▶ Records for this task:
= Beginning of Section =

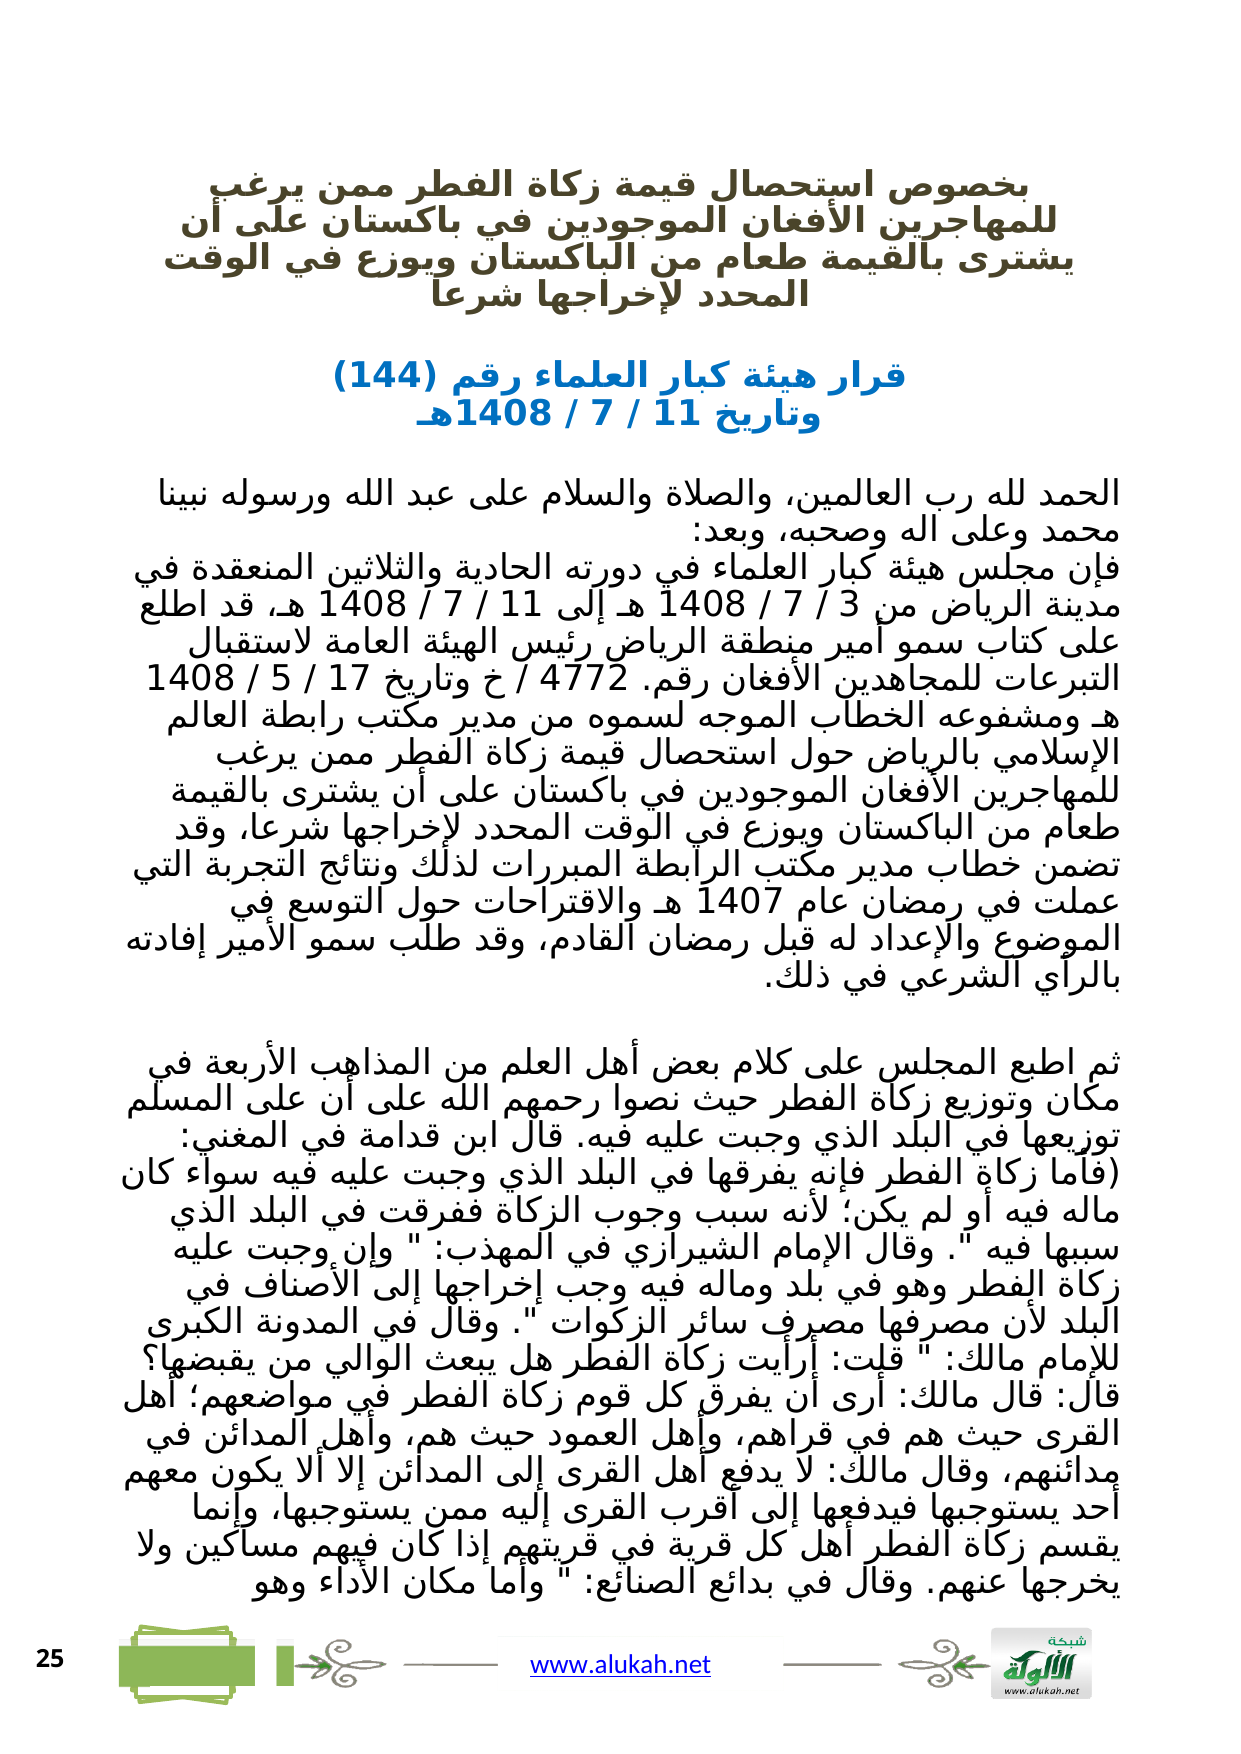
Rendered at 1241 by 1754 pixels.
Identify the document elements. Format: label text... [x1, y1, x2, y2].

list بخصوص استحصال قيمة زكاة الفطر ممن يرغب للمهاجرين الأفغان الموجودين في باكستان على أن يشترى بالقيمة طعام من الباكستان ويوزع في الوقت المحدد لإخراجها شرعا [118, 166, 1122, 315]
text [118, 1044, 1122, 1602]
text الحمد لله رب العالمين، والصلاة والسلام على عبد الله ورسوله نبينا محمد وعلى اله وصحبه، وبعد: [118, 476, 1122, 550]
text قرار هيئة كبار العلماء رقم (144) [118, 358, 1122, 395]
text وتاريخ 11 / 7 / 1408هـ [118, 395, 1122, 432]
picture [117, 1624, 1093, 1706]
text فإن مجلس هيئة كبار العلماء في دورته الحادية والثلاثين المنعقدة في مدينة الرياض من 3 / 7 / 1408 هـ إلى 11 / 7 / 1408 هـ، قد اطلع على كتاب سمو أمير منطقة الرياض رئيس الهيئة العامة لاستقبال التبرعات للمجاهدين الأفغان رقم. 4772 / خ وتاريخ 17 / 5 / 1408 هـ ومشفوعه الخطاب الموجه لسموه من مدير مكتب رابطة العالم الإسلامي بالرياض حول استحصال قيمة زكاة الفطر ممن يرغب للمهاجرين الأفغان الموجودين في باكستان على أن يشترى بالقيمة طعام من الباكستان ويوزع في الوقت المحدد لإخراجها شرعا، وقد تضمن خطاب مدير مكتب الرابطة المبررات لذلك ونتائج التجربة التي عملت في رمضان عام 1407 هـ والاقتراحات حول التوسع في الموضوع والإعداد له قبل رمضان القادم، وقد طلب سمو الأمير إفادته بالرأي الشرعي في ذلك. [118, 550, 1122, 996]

= End of Section =

▶ Task brief: Every entry above should be printed again exactly, except for the pictures.

▶ Exercise output:
Rendered at 1241 by 1754 pixels.
Identify the document elements. Format: label text... [x1, y1, x2, y2].

list بخصوص استحصال قيمة زكاة الفطر ممن يرغب للمهاجرين الأفغان الموجودين في باكستان على أن يشترى بالقيمة طعام من الباكستان ويوزع في الوقت المحدد لإخراجها شرعا [118, 166, 1122, 315]
text [118, 1044, 1122, 1602]
text الحمد لله رب العالمين، والصلاة والسلام على عبد الله ورسوله نبينا محمد وعلى اله وصحبه، وبعد: [118, 476, 1122, 550]
text قرار هيئة كبار العلماء رقم (144) [118, 358, 1122, 395]
text وتاريخ 11 / 7 / 1408هـ [118, 395, 1122, 432]
picture [117, 1624, 1093, 1706]
text فإن مجلس هيئة كبار العلماء في دورته الحادية والثلاثين المنعقدة في مدينة الرياض من 3 / 7 / 1408 هـ إلى 11 / 7 / 1408 هـ، قد اطلع على كتاب سمو أمير منطقة الرياض رئيس الهيئة العامة لاستقبال التبرعات للمجاهدين الأفغان رقم. 4772 / خ وتاريخ 17 / 5 / 1408 هـ ومشفوعه الخطاب الموجه لسموه من مدير مكتب رابطة العالم الإسلامي بالرياض حول استحصال قيمة زكاة الفطر ممن يرغب للمهاجرين الأفغان الموجودين في باكستان على أن يشترى بالقيمة طعام من الباكستان ويوزع في الوقت المحدد لإخراجها شرعا، وقد تضمن خطاب مدير مكتب الرابطة المبررات لذلك ونتائج التجربة التي عملت في رمضان عام 1407 هـ والاقتراحات حول التوسع في الموضوع والإعداد له قبل رمضان القادم، وقد طلب سمو الأمير إفادته بالرأي الشرعي في ذلك. [118, 550, 1122, 996]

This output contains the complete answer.